S'il y a un indicateur qui ne ment pas, c'est bien le prix du public du festival international du film de Toronto. Les lauréats passés (Nomadland, Green Book, La La Land...) ont presque toujours été favoris aux Oscars, remportant les statuettes les plus importantes. Cette année, les regards seront tournés vers Belfast.
Quelle drôle de carrière quand même que celle de Kenneth Branagh. En tant que cinéaste, il a débuté en réalisant des fresques immenses adaptées des classiques de Shakespeare (Henry V, Much Ado About Nothing, Hamlet), avant de vendre son âme à Hollywood, alors que chaque nouvel effort (Thor, Jack Ryan: Shadow Recruit, Cinderella, Murder on the Orient Express) était moins intéressant que le précédent, jusqu'à la déconfiture totale d'Artemis Fowl l'année dernière. Le voilà enfin reprendre du poil de la bête, signant son premier scénario depuis The Magic Flute en 2006.

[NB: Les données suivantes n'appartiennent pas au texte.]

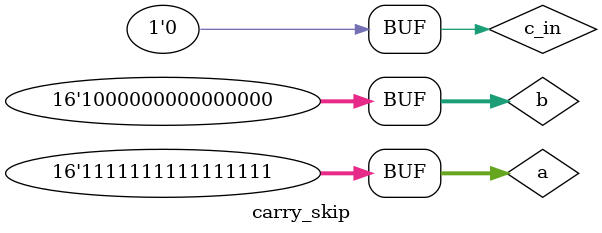
<source format=v>
`timescale 1ns / 1ps


module carry_skip;

	// Inputs
	reg [15:0] a;
	reg [15:0] b;
	reg c_in;

	// Outputs
	wire [15:0] sum;
	wire c_out;

	// Instantiate the Unit Under Test (UUT)
	n_carry_skip_adder uut (
		.sum(sum), 
		.c_out(c_out), 
		.a(a), 
		.b(b), 
		.c_in(c_in)
	);

	initial begin
		// Initialize Inputs
		a = 0;
		b = 0;
		c_in = 0;

		// Wait 100 ns for global reset to finish
		#100;
        
		// Add stimulus here
		#10 a=16'b1111111111111111; b=16'b1000000000000000;

	end
      
endmodule


</source>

Avec Belfast, il propose son film le plus personnel. Ce petit garçon qui cherche sa place dans une ville divisée par les conflits entre les communautés catholiques et protestantes, c'était sûrement lui à la fin des années 60. Faut-il partir ou rester? Un dilemme à la Maria Chapdelaine qui vaut son pesant d'or. Conventionnel sur papier (la grande Histoire qui rencontre la petite histoire, le traditionnel récit d'initiation et d'apprentissage), le long métrage se voit gratifié d'une vision sensible et honnête qui fait toute la différence. L'authenticité ne naît pas seulement de la fabuleuse direction artistique, mais du regard de son auteur.
Peu importe que cette chronique classique et anecdotique traîne en longueur malgré ses 98 petites minutes. Elle possède du coeur et de l'émotion à revendre, arrivant à alterner moments drôles et tristes, bouleversant par quelques dialogues justes avant de toucher la grâce par une parole fredonnée ou une danse inusitée. La musique de Van Morrison, natif de Belfast comme Branagh, apporte un supplément d'âme, lui qui chante la lutte ouvrière comme pas un (désolé Springsteen), tout en proposant des thèmes mélodiques instrumentaux d'une mélancolie certaine.
Tout passe également par les acteurs, étincelants de vérité. Qui ne voudrait pas avoir comme grands-parents Judi Dench et Ciaran Hinds? Caitriona Balfe campe une mère digne et même Jamie Dornan de la misérable trilogie Fifty Shades of Grey prouve qu'il a du talent en père qui devra effectuer un choix important. Évidemment, c'est le nouveau venu Jude Hill qui va monopoliser l'attention et il est irrésistible à défaut d'être nuancé. La construction du script n'est d'ailleurs pas sans rappeler celui du chef-d'oeuvre Les 400 coups avec cet enfant qui découvre le monde secret des adultes et de ses parents.
C'est justement son regard pur et enfantin qui est mis à l'avant-plan, guidant ce qui apparaît à l'écran tout en conservant une part importante au hors champ. Une mise en scène fluide et souvent en mouvement, comme ces balbutiements incessants de la jeunesse. Après une courte introduction en couleurs, l'ouvrage s'affiche dans un noir et blanc somptueux. Fidèle complice du réalisateur depuis son remake de Sleuth (2007), le directeur de la photographie Haris Zambarloukos se surpasse avec ses magnifiques images évocatrices. La seule échappatoire de cette époque manichéenne est le théâtre et le cinéma. Le septième art devenant souvent une métaphore d'un quotidien magique, éclairant de mille couleurs, où les films vus sont utilisés à des fins de comédie, de suspense ou simplement de poésie.
À la fois intime et universel, d'auteur et grand public, Belfast possède suffisamment de charme pour se rendre loin aux Oscars. De l'ombre naît la lumière et une forme de nostalgie tendre, sentimentale et réconfortante qui fait un bien fou par les temps qui courent.